Say how many lines in the entries hold the word "KiCad", and reply with that number only.

[Data entries]
·····
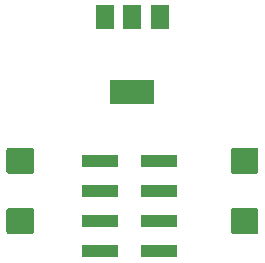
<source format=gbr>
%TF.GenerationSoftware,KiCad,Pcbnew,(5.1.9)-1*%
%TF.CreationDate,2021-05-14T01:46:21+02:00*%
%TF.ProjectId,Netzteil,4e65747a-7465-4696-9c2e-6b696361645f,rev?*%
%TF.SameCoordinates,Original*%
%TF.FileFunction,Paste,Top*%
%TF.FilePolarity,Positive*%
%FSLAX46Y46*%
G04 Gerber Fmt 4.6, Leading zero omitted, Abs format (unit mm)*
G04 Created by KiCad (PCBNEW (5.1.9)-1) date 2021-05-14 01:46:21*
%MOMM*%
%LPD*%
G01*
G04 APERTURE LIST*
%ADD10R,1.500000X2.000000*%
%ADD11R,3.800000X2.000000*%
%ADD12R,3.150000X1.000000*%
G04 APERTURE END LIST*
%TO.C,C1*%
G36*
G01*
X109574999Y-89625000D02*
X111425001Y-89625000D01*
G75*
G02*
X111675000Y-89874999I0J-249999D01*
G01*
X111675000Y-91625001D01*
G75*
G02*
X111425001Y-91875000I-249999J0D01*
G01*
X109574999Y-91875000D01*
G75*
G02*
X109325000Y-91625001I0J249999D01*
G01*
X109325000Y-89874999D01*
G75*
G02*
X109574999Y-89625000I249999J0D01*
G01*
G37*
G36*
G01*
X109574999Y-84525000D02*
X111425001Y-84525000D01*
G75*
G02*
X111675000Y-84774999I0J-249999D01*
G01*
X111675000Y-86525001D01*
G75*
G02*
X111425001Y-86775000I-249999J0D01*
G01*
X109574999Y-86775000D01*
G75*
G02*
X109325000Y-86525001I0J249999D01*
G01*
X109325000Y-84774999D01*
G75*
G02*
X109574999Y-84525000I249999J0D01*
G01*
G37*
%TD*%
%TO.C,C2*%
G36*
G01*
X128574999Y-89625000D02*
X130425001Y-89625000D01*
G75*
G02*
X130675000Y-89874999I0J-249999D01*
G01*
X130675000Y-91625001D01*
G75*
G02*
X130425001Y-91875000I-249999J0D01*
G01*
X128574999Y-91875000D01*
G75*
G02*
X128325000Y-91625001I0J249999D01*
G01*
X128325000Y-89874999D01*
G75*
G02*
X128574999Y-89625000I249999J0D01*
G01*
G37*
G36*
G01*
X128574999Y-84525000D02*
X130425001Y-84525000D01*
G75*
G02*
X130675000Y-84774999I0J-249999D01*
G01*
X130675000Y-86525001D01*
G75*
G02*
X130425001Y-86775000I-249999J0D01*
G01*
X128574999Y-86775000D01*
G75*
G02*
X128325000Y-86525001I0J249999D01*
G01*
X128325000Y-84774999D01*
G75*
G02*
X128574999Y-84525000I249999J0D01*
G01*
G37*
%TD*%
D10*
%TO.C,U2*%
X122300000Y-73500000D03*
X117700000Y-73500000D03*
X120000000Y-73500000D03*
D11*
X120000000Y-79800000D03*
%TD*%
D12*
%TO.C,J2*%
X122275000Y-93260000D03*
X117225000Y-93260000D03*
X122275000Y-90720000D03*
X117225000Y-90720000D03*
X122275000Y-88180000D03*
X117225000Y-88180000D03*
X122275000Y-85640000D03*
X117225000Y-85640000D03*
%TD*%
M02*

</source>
·····
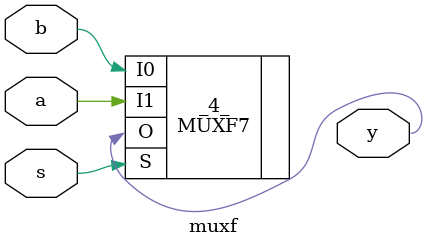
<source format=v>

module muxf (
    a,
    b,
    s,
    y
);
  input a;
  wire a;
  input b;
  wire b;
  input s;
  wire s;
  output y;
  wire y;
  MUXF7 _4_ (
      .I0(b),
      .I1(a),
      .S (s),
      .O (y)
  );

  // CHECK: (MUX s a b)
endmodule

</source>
·····
§ Exercise answer
2